Dün hırsızlık, talan, yolsuzluk vardı;
Bugün de aynısı var.
Dün bu milletin çocuklarına zulüm vardı;
Bugün de aynısı var.
Dün hukuksuzluk, adaletsizlik vardı;
Bugün de aynısı var.
Dün açlık, sefalet vardı;
Bugün de aynısı var.
Peki tarihi nasıl değiştirebiliriz?
Önümüzde değişim için bir süreç başladı. Haziran ayında yapılacak Cumhurbaşkanlığı Seçimi, hakim paradigmaları değiştirmek için önemlidir.
Peki aydınlar ne yapıyor?
MİLLET olarak tarihi değiştirmek için "altılı masa" adı altında bir konsensüs oluşturduk. Şöyle ifade edeyim ki anlaşılsın: Seçime çok az bir süre kaldı ve bu süreci yönetecek bir LİDER aday çıkarılamadı!
Bu nokta tüm Milletimizi ilgilendirir.
Sürecin önünü kapatmaya çalışan her kim veya kimler ise; tarih ve millet affetmeyecek!
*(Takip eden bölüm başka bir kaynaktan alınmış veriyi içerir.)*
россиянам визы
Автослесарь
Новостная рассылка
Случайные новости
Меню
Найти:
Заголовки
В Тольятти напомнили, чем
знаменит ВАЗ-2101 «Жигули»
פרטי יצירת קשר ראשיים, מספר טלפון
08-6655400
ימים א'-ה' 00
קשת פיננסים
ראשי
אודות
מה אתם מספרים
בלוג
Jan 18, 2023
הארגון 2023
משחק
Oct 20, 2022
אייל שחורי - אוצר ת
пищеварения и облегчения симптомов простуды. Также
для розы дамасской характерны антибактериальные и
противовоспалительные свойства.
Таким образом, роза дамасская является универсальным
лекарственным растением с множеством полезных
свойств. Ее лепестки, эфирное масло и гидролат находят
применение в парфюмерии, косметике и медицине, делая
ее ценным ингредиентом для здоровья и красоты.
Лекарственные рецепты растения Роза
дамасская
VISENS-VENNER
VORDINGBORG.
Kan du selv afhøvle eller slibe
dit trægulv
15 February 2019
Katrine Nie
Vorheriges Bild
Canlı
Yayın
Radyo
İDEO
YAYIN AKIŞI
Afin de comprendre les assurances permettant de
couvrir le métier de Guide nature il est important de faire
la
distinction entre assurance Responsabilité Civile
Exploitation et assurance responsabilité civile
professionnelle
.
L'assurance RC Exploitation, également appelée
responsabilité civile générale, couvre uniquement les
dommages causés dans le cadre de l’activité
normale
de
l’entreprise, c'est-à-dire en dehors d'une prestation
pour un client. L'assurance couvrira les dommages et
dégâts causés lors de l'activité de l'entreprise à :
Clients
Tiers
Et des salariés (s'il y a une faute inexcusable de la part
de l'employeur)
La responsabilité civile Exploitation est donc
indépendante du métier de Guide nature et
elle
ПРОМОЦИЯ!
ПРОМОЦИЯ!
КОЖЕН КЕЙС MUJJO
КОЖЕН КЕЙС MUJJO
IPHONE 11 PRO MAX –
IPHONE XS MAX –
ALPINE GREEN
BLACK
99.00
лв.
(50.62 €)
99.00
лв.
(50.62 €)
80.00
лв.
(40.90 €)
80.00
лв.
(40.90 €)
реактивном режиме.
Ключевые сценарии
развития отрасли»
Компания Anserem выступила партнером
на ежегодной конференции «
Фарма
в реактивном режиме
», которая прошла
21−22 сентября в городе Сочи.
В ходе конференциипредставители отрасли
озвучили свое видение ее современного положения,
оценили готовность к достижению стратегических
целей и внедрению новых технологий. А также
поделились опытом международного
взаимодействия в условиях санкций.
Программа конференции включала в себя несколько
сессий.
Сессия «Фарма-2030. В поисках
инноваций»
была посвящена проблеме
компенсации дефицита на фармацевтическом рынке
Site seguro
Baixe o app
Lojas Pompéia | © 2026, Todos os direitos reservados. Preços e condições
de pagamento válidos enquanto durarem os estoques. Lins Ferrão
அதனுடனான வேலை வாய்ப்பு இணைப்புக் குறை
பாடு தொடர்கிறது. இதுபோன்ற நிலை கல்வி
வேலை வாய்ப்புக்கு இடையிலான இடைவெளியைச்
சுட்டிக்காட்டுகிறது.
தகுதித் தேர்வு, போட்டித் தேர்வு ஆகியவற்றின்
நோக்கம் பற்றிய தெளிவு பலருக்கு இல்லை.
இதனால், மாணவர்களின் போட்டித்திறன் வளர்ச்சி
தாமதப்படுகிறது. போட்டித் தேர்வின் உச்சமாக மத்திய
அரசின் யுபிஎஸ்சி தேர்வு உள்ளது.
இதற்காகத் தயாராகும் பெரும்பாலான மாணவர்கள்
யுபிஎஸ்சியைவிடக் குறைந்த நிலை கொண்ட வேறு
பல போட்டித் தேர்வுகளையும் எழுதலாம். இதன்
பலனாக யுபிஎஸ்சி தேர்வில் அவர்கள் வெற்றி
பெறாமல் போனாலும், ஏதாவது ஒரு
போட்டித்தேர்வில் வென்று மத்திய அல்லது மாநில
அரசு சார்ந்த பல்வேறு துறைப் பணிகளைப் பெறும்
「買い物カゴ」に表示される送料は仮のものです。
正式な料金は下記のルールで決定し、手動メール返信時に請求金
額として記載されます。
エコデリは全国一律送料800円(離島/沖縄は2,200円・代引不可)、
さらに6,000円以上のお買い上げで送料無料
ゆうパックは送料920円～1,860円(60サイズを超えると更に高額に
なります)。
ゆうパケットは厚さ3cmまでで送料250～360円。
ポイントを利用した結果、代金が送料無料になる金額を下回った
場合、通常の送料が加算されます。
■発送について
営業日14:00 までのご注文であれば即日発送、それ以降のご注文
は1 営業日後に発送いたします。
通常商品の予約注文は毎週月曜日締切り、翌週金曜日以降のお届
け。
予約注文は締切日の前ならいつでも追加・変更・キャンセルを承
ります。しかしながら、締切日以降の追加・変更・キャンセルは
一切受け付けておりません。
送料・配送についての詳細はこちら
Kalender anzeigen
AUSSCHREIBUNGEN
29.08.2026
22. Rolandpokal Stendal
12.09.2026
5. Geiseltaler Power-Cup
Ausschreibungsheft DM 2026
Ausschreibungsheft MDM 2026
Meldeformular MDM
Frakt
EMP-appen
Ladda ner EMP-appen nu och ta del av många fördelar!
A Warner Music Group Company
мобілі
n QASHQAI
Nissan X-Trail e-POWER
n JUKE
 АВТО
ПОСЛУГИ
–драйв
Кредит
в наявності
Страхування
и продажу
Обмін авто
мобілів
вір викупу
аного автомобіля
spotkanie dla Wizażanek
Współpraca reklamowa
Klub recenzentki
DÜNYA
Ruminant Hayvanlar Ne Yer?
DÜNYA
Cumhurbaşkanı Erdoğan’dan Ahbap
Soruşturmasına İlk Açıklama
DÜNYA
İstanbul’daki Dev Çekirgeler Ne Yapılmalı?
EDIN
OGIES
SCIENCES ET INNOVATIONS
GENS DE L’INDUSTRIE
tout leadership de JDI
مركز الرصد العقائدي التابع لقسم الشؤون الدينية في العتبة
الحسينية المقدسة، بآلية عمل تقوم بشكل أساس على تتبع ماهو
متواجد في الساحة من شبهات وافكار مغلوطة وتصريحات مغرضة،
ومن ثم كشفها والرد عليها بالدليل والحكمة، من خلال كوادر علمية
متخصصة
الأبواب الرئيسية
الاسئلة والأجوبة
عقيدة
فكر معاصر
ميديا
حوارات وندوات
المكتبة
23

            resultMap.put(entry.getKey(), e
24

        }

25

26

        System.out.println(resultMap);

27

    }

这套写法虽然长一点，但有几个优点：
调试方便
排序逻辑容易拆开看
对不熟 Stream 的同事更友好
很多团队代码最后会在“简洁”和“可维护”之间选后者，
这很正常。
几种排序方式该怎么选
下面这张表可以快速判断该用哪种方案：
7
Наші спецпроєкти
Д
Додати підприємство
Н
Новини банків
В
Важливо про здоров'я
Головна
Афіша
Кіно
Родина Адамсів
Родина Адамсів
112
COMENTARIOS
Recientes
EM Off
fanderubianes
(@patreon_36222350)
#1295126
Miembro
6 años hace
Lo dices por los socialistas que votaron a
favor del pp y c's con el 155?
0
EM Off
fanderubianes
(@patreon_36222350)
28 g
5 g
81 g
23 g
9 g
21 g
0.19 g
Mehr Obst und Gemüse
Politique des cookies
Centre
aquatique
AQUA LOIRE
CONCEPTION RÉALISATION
Sayın Gültekin Uysal ve Sayın Meral Akşener dışında halkını aydınlatmaya çalışan, soytarıları durdurmaya çalışan başka bir irade göremiyorum.
Ne güzel ifade etmiş Pir Sultan Abdal:" Ne mutlu; eğri zamanda, doğru yerde durabilene."